## DATA IN THIS EXERCISE:
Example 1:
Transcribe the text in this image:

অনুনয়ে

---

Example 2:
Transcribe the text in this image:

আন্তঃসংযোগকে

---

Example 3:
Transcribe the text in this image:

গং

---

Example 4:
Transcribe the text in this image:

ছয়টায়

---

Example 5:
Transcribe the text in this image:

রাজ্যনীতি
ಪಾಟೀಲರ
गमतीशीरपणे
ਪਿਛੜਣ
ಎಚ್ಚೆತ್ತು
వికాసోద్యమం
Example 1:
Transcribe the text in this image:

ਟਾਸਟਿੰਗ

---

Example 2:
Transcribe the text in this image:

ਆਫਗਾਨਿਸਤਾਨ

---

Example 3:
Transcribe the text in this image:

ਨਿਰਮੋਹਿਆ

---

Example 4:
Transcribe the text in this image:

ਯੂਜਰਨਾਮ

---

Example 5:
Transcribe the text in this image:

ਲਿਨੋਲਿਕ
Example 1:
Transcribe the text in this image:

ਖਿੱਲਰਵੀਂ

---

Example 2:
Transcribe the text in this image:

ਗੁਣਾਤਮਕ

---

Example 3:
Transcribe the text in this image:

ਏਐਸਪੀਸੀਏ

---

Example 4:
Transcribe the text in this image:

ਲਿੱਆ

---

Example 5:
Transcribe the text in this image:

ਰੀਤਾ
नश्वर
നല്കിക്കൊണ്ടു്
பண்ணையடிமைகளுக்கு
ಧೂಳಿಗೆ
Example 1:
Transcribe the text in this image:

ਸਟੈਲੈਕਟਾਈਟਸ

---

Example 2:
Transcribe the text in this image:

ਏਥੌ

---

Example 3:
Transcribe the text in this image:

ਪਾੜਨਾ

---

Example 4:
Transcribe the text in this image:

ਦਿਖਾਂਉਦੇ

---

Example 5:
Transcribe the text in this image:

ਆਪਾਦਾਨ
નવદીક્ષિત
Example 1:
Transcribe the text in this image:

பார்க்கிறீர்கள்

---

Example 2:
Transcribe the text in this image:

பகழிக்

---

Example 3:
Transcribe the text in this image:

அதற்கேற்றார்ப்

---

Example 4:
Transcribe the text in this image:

## WHAT NEEDS TO BE DONE:
Copy out the whole listing, exactly as written.

## TASK ANSWER:
Example 1:
Transcribe the text in this image:

অনুনয়ে

---

Example 2:
Transcribe the text in this image:

আন্তঃসংযোগকে

---

Example 3:
Transcribe the text in this image:

গং

---

Example 4:
Transcribe the text in this image:

ছয়টায়

---

Example 5:
Transcribe the text in this image:

রাজ্যনীতি
ಪಾಟೀಲರ
गमतीशीरपणे
ਪਿਛੜਣ
ಎಚ್ಚೆತ್ತು
వికాసోద్యమం
Example 1:
Transcribe the text in this image:

ਟਾਸਟਿੰਗ

---

Example 2:
Transcribe the text in this image:

ਆਫਗਾਨਿਸਤਾਨ

---

Example 3:
Transcribe the text in this image:

ਨਿਰਮੋਹਿਆ

---

Example 4:
Transcribe the text in this image:

ਯੂਜਰਨਾਮ

---

Example 5:
Transcribe the text in this image:

ਲਿਨੋਲਿਕ
Example 1:
Transcribe the text in this image:

ਖਿੱਲਰਵੀਂ

---

Example 2:
Transcribe the text in this image:

ਗੁਣਾਤਮਕ

---

Example 3:
Transcribe the text in this image:

ਏਐਸਪੀਸੀਏ

---

Example 4:
Transcribe the text in this image:

ਲਿੱਆ

---

Example 5:
Transcribe the text in this image:

ਰੀਤਾ
नश्वर
നല്കിക്കൊണ്ടു്
பண்ணையடிமைகளுக்கு
ಧೂಳಿಗೆ
Example 1:
Transcribe the text in this image:

ਸਟੈਲੈਕਟਾਈਟਸ

---

Example 2:
Transcribe the text in this image:

ਏਥੌ

---

Example 3:
Transcribe the text in this image:

ਪਾੜਨਾ

---

Example 4:
Transcribe the text in this image:

ਦਿਖਾਂਉਦੇ

---

Example 5:
Transcribe the text in this image:

ਆਪਾਦਾਨ
નવદીક્ષિત
Example 1:
Transcribe the text in this image:

பார்க்கிறீர்கள்

---

Example 2:
Transcribe the text in this image:

பகழிக்

---

Example 3:
Transcribe the text in this image:

அதற்கேற்றார்ப்

---

Example 4:
Transcribe the text in this image:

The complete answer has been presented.